# Thread: Implicit Functions - Solving for G(x,y,z) in terms of z=f(x,y)

1. ## Implicit Functions - Solving for G(x,y,z) in terms of z=f(x,y)

I have to show that the equation $\displaystyle z^3 + ze^{(x+y)} + 2 = 0$ has a unique solution $\displaystyle z = f(x,y)$ for all (x,y) in $\displaystyle R^2$. Conclude from the Implicit Function Theorem that f is continuous everywhere.

If I solve for z=f(x,y) in a neighbourhood of (0,0,-2) is this the same thing as showing that z=f(x,y) for all (x,y)?

Or is there another way to do it without using successive approximations?

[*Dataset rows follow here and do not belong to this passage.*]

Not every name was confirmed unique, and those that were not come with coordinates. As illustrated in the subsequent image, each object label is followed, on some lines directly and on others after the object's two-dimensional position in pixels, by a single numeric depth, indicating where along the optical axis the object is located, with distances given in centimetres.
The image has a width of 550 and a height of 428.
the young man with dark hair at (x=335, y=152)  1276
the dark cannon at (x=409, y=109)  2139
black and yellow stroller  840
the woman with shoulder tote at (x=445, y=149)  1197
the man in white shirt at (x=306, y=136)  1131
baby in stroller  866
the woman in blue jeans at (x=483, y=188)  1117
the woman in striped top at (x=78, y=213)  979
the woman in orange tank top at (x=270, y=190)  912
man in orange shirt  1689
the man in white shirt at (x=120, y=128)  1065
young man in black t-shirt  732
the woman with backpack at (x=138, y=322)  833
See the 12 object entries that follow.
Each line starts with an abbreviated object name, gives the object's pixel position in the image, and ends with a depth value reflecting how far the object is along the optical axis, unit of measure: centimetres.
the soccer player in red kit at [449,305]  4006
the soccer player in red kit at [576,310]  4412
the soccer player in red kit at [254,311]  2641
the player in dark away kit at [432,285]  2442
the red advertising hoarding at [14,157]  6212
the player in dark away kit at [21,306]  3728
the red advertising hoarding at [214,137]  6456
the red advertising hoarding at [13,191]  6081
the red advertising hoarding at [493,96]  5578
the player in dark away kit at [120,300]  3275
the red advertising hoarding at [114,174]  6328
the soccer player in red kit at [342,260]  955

2. Denote $\displaystyle F(x,y,z)=z^3+ze^{x+y}+2$ and suppose $\displaystyle F(x_0,y_0,z_0)=0$ . Then,

$\displaystyle (i)\quad F\in \mathcal{C}^{1}(\mathbb{R}^3)$

$\displaystyle (ii)\quad \dfrac{\partial F}{\partial z}(x_0,y_0,z_0)\neq 0$

So, for every $\displaystyle (x_0,y_0,z_0)$ there exists in a neigborhood $\displaystyle V$ of $\displaystyle (x_0,y_0)$ a function $\displaystyle z=f(x,y)$ (of class 1) satisfying $\displaystyle f(x_0,y_0)=z_0$ and $\displaystyle F(x,y,f(x,y))=0$ for all $\displaystyle (x,y)\in V$ .

3. Thanks so much!
But can you tell me why
$\displaystyle (ii)\quad \dfrac{\partial F}{\partial z}(x_0,y_0,z_0)\neq 0$
has to be true in order for the unique function z=f(x,y) to exist? I thought the partial derivative with respect to the second component, in this case y, had to be nonzero?

4. Originally Posted by cuteangel
But can you tell me why
$\displaystyle (ii)\quad \dfrac{\partial F}{\partial z}(x_0,y_0,z_0)\neq 0$
has to be true in order for the unique function z=f(x,y) to exist? I thought the partial derivative with respect to the second component, in this case y, had to be nonzero?

It is a hyphotesis of the Implicit Function Theorem.